Personal information
- Full name: Mariya Ohurtsova
- National team: Ukraine
- Born: 4 January 1983 (age 43) Zaporizhia, Ukrainian SSR, Soviet Union
- Height: 1.73 m (5 ft 8 in)
- Weight: 56 kg (123 lb)

Sport
- Sport: Swimming
- Strokes: Butterfly
- Club: Ukraïna Zaporizhzhia

= Mariya Ohurtsova =

Ukrainian swimmer (born 1983)

Mariya Ohurtsova (Марія Огурцова; born 4 January 1983 in Zaporizhia) is a Ukrainian former swimmer, who specialized in sprint butterfly events.

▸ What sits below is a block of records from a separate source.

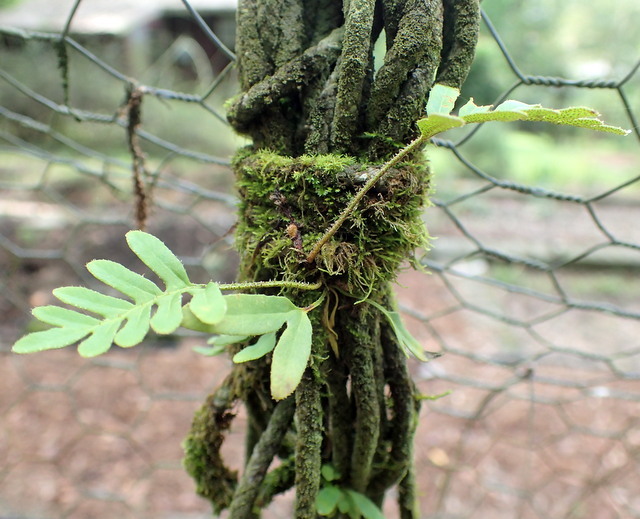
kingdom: Plantae
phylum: Tracheophyta
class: Polypodiopsida
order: Polypodiales
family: Polypodiaceae
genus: Pleopeltis
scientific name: Pleopeltis michauxiana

She represented Ukraine, as a 17-year-old, at the 2000 Summer Olympics, and also trained for the Ukraïna Zaporizhzhia swim team during her sporting career.

Ohurtsova competed only in the women's 100 m butterfly at the 2000 Summer Olympics in Sydney. She achieved a FINA B-cut of 1:02.23 from the Ukrainian National Championships in Kyiv. She challenged seven other swimmers in heat three, including Thailand's three-time Olympian Praphalsai Minpraphal. Coming from fifth at the final turn, Ohurtsova faded down the stretch to pick up a sixth place in 1:03.00, almost a full second below her entry standard. Ohurtsova failed to advance into the semifinals, as she placed thirty-eighth overall on the first day of prelims.